I tre personaggi disegnano un triangolo in cui l'amore viene ad assume sensi differenti.

A un vertice è la decrepita Juliana che cela con un velo verde gli occhi folgoranti che in un tempo lontano incantarono il “divino” Jeffry Aspern. Juliana è il simbolo decaduto di un passato amore, fantasma sigillato in un misterioso carteggio gelosamente custodito come unica testimonianza della poesia sublime che ella stessa ispirò.
Al vertice opposto si trova l'anonimo “pennaiolo” ardente di un amore freddo, quello “antiquario” del biografo critico la cui arte attinge alla vita e all'opera altrui senza nessuna pietà.
Al vertice centrale è Miss Tina, l'unica creatura viva e vera, sebbene si mostri sfiorita senza essere mai sbocciata nell'ombra in cui l'ha relegata lo splendido isolamento della zia.
Aldilà del dimesso aspetto avvizzito e del contegno impacciato, miss Tina è dotata di una freschezza inaudita, di un'autenticità sconosciuta, di una dignità nobilissima, e, soprattutto, di una vitalità sorprendente.
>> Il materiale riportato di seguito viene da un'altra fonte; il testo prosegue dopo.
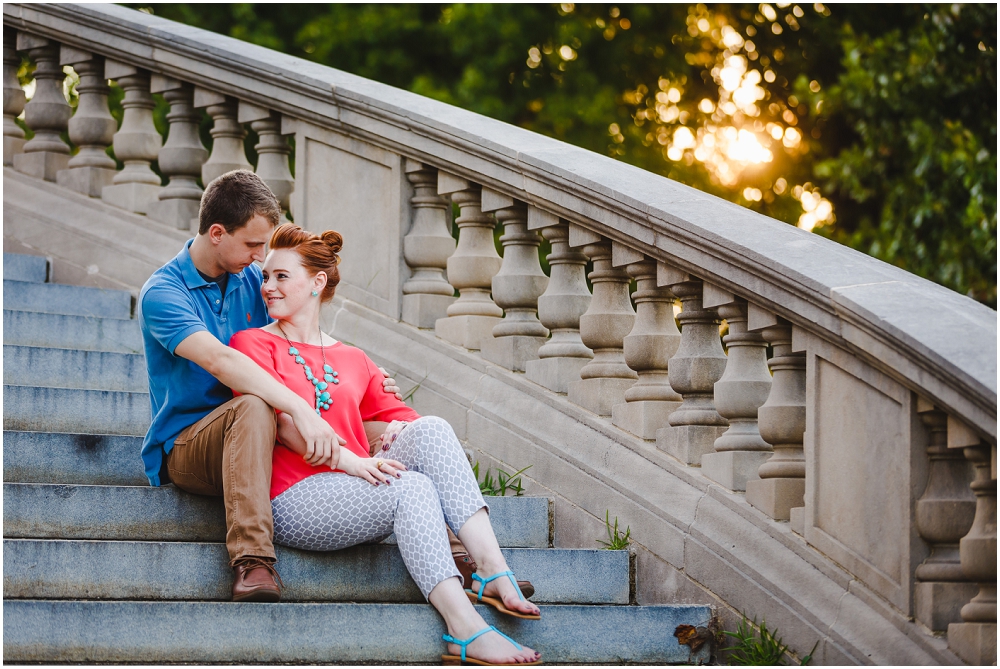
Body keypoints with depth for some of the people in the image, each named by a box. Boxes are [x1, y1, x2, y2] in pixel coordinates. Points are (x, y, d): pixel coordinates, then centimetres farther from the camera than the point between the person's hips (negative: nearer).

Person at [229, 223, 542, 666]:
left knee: (430, 429, -21)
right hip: (293, 502, -5)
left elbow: (396, 412, 25)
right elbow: (278, 417, -8)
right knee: (412, 486, -30)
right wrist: (346, 459, -22)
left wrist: (404, 433, -2)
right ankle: (465, 632, -42)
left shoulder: (352, 361, 25)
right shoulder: (254, 343, 8)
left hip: (359, 495, 5)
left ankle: (492, 569, -34)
Con l'arrivo dello studioso nella grande casa addormentata Tina si risveglia.
Mite, ingenua e sognatrice, ma dotata di un imprevedibile senso della realtà, Miss Tina mi sembra la vera musa di James.
Nella finzione romanzesca Miss Tina rappresenta l'imprevedibilità di un'esistenza reale aldilà della fissazione dell'opera d'arte e degli schemi rigidi dei giochi di ruolo della vita.
Ancora capace di sognare e di stupirsi mentre siede ad un tavolino del Florian insieme all'uomo che l'ha risvegliata dal letargo della sua dimora, Tina ama gratuitamente mentre fornisce con sguardi eloquenti gli indizi per il ritrovamento del misterioso “carteggio Aspern”. È Tina l'unica creatura reale del presente. Il suo cuore palpita davvero. Ella è la custode generosa dell'avida zia, di quell'Euridice mummificata sopravvissuta al suo Orfeo. Dall'Ade in cui è rinchiusa Miss Tina, tornata alla vita, spera di uscire grazie all'amore del novello Orfeo lì approdato.
Ma l'anonimo scrittore, controfigura problematicamente emblematica dello stesso James, insegue il passato. Egli è avido di quel passato come materia della sua arte.
Mi sembra, quindi, che il racconto di James ci metta davanti al tragico tentativo di dare senso alla vita attraverso i fantasmi della mente. Ed è Tina a far dileguare i fantasmi. È lei infatti che brucia ad una ad una le pagine del “carteggio Aspern” e mostra come il mondo sia costituito di creature reali imprevedibili.
Nella conclusione del racconto Tina appare risvegliata, ringiovanita ed abbellita. Con dolcezza ella rivela il suo gesto all'incredulo ed esterrefatto “pennaiolo” condannato per il resto della vita a piangere la perdita del feticistico “carteggio Aspern".